Xavier Durringer’s The Conquest, a lightly fictionalized account of the rise to power of French president Nicolas Sarkozy, dwells in the backrooms of the Gallic political world, unfolding as a series of closed-door meetings, semi-public negotiations, and lots of private worrying. Essentially a geeked-out political procedural, the film is never less than wholly watchable, but even as it takes pleasure in imagining the wheeling and dealing that politicos make when no one is looking, it never offers as much insight into the process by which a president is made as its premise would seem to promise.
The chief executive in question is presented by the filmmakers and embodied by actor Denis Podalydès as a man of pure, ruthless ambition, but also one given to blunt, aggressive statements that alienate potential allies and voters alike. Thus the trajectory of the film, such as it is, traces how a politician at odds with current president and party leader, Jacques Chirac, and deemed too far to the right to hold the top office, maneuvers his way to the center, improves his media savvy, and wins enough institutional support and votes to carry the ballot.
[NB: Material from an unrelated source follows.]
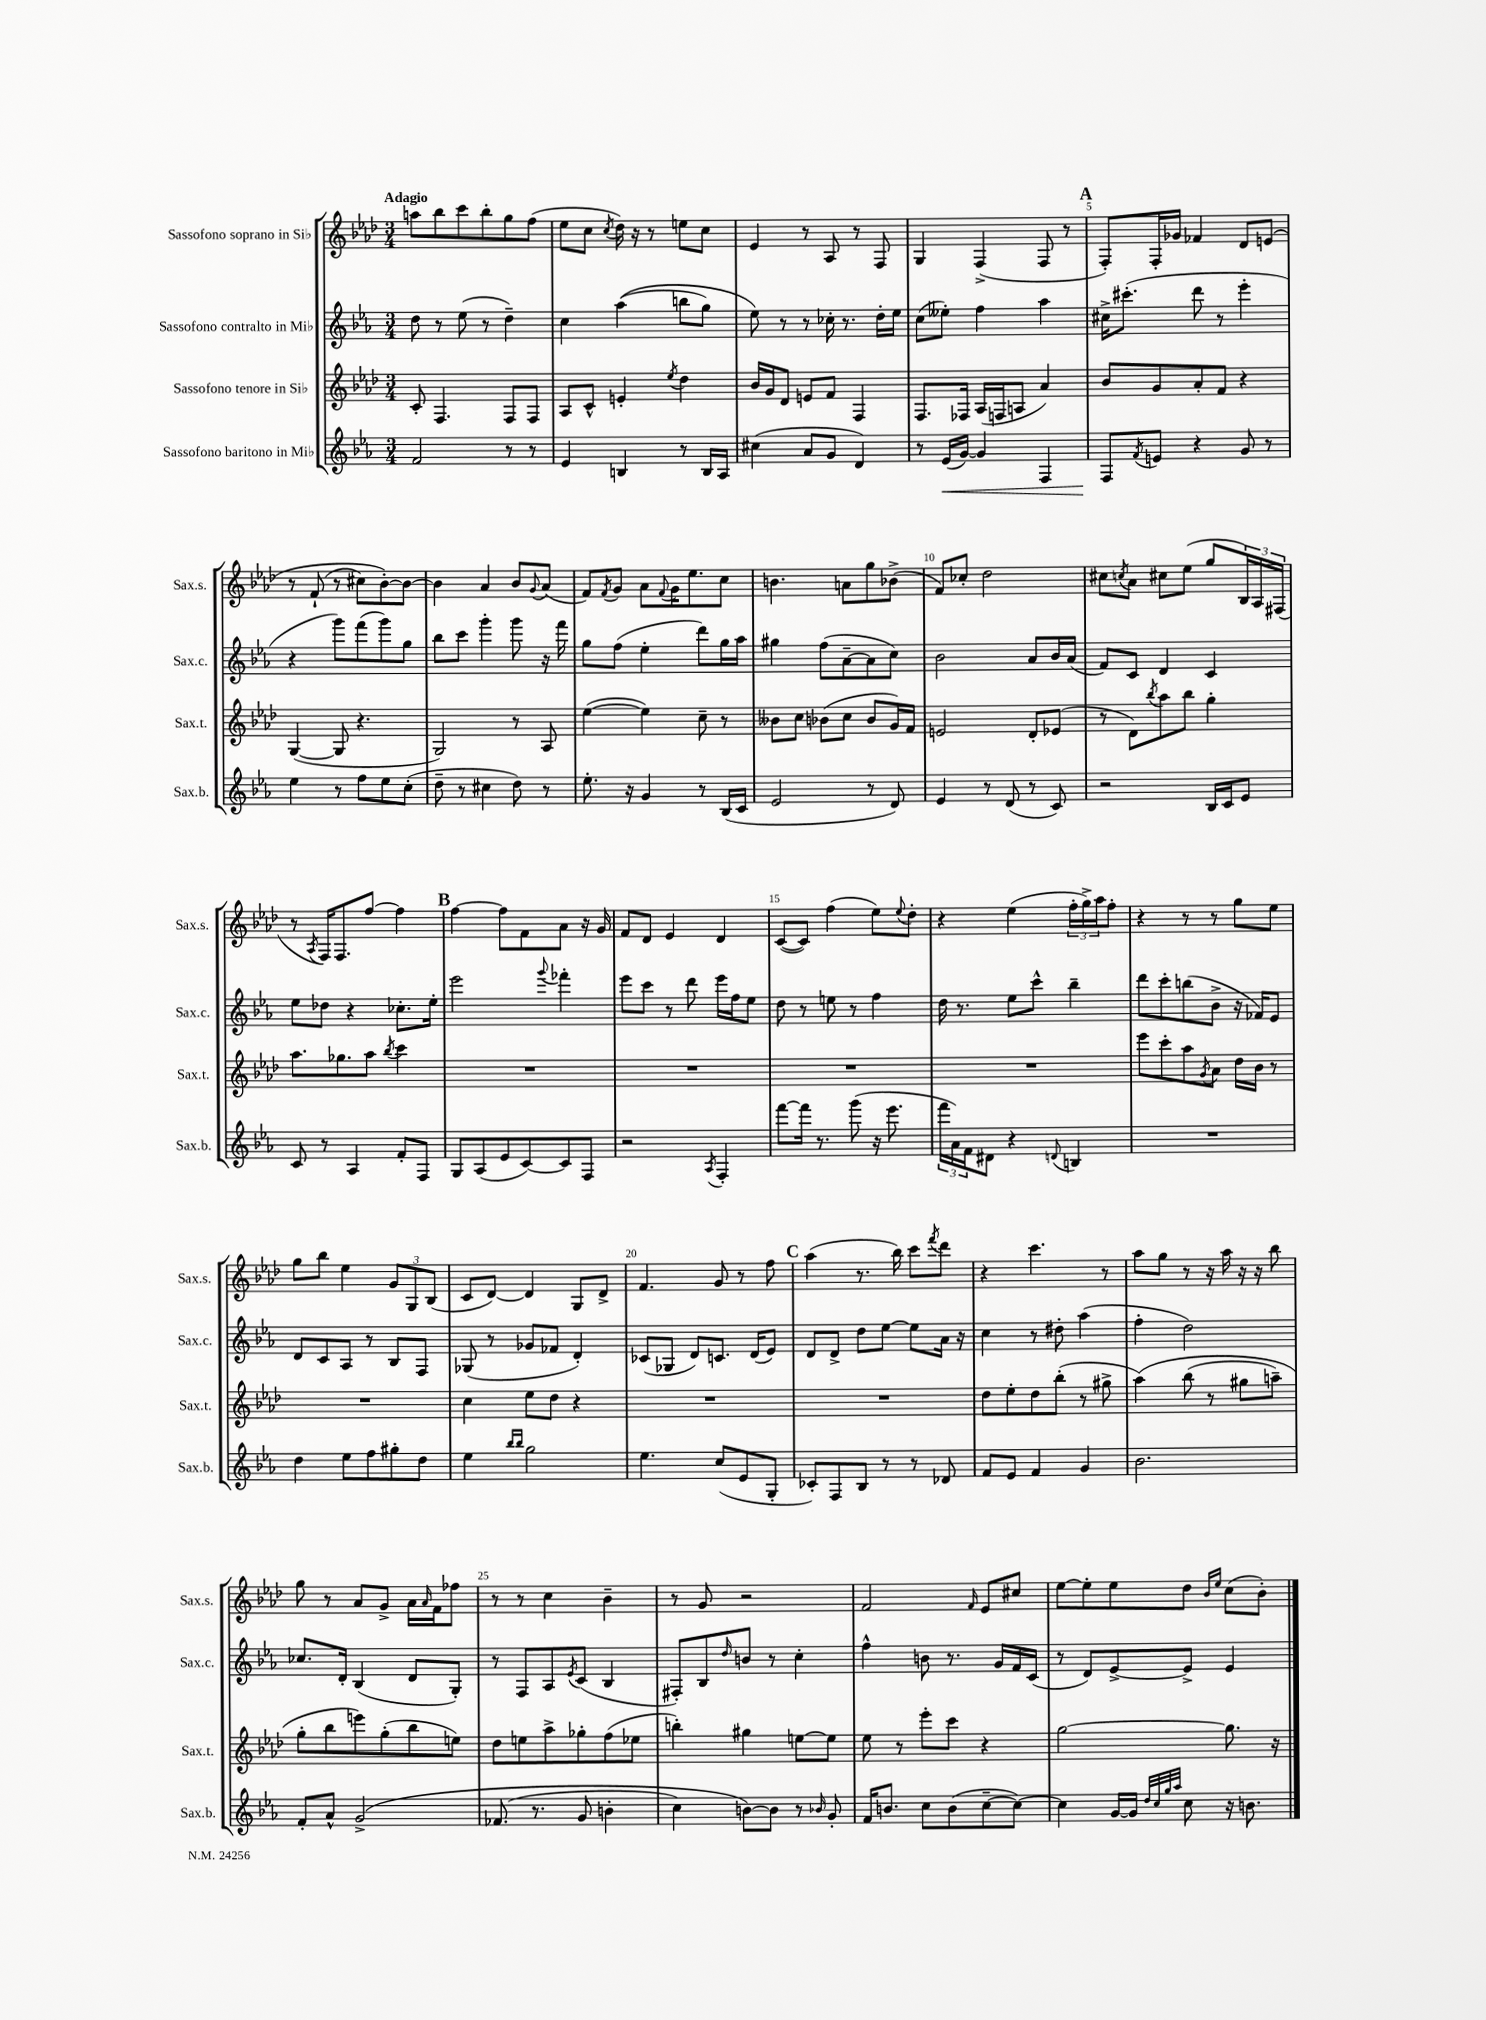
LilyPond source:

Politics is all show in The Conquest. As one insider says to another about the future president, “You’re wrong to think that Nicolas has opinions. Everything he says is pretense.” Pretense it may be, but pretense is what wins elections, a point that the film makes a little too bluntly, even if it results in such memorable scenes as Sarkozy skillfully negotiating a visit to a factory and warding off the criticism of an angry foreman with expert political doublespeak.
But lest the film be stuck with a wholly unsympathetic central figure, Sarkozy’s ruthlessness gives way to a cautious sensitivity via his deteriorating marriage to his second wife Cécilia (Florence Pernel), the filmmakers tempering his political triumph with a dose of personal failure. As one of Sarkozy’s advisors remarks to another, Cécilia humanizes the candidate in the public eye, and Durringer uses her for the same purpose, attempting to soften the harsh portrait of his protagonist. But these scenes are among the least effective, as the director is clearly on much surer footing with political machinations than personal regrets.
Still, even as Durringer manages to turn backdoor political maneuvering into surprisingly gripping drama, the film is still limited by its conception of its central character. He may pine for his soon-to-be ex-wife, but Sarkozy is essentially all bluster and scheming, the arrogant tussler turned consummate politician whose ambitions to gain the presidency never waver. No doubt Sarkozy—or anyone who becomes the top executive in a nation’s government—must be similarly ruthless and France’s right-leaning pres certainly deserves all the cinematic bile he can get, but as fascinating as it is to watch the man tell off Chirac to his face or work on manipulating his media image, ultimately the film can’t help but reveal its hollow center. This hollowness is certainly Durringer’s point, and it’s a point well taken, but it serves to limit the range of the film’s inquiries. What we we’re left with is an engrossing portrait of political machination which occasionally, and largely unsuccessfully, dons the scanty robes of character study.